Dataset excerpts:

======

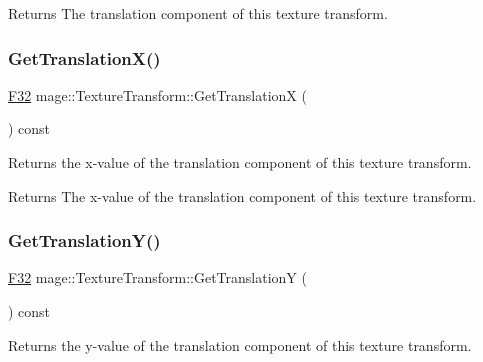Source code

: \begin{DoxyReturn}{Returns}
The translation component of this texture transform. 
\end{DoxyReturn}
\mbox{\label{classmage_1_1_texture_transform_a94d51c47a75024fadfd849fc45e5268d}} 
\subsubsection{\texorpdfstring{Get\+Translation\+X()}{GetTranslationX()}}
{\footnotesize\ttfamily \mbox{\hyperlink{namespacemage_aa97e833b45f06d60a0a9c4fc22ae02c0}{F32}} mage\+::\+Texture\+Transform\+::\+Get\+TranslationX (\begin{DoxyParamCaption}{ }\end{DoxyParamCaption}) const\hspace{0.3cm}{\ttfamily [noexcept]}}

Returns the x-\/value of the translation component of this texture transform.

\begin{DoxyReturn}{Returns}
The x-\/value of the translation component of this texture transform. 
\end{DoxyReturn}
\mbox{\label{classmage_1_1_texture_transform_a55bb63ee1f43af0208074fd876ba8d74}} 
\subsubsection{\texorpdfstring{Get\+Translation\+Y()}{GetTranslationY()}}
{\footnotesize\ttfamily \mbox{\hyperlink{namespacemage_aa97e833b45f06d60a0a9c4fc22ae02c0}{F32}} mage\+::\+Texture\+Transform\+::\+Get\+TranslationY (\begin{DoxyParamCaption}{ }\end{DoxyParamCaption}) const\hspace{0.3cm}{\ttfamily [noexcept]}}

Returns the y-\/value of the translation component of this texture transform.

======

Please list every line of the records that contains "hspace".

{\footnotesize\ttfamily \mbox{\hyperlink{namespacemage_aa97e833b45f06d60a0a9c4fc22ae02c0}{F32}} mage\+::\+Texture\+Transform\+::\+Get\+TranslationX (\begin{DoxyParamCaption}{ }\end{DoxyParamCaption}) const\hspace{0.3cm}{\ttfamily [noexcept]}}
{\footnotesize\ttfamily \mbox{\hyperlink{namespacemage_aa97e833b45f06d60a0a9c4fc22ae02c0}{F32}} mage\+::\+Texture\+Transform\+::\+Get\+TranslationY (\begin{DoxyParamCaption}{ }\end{DoxyParamCaption}) const\hspace{0.3cm}{\ttfamily [noexcept]}}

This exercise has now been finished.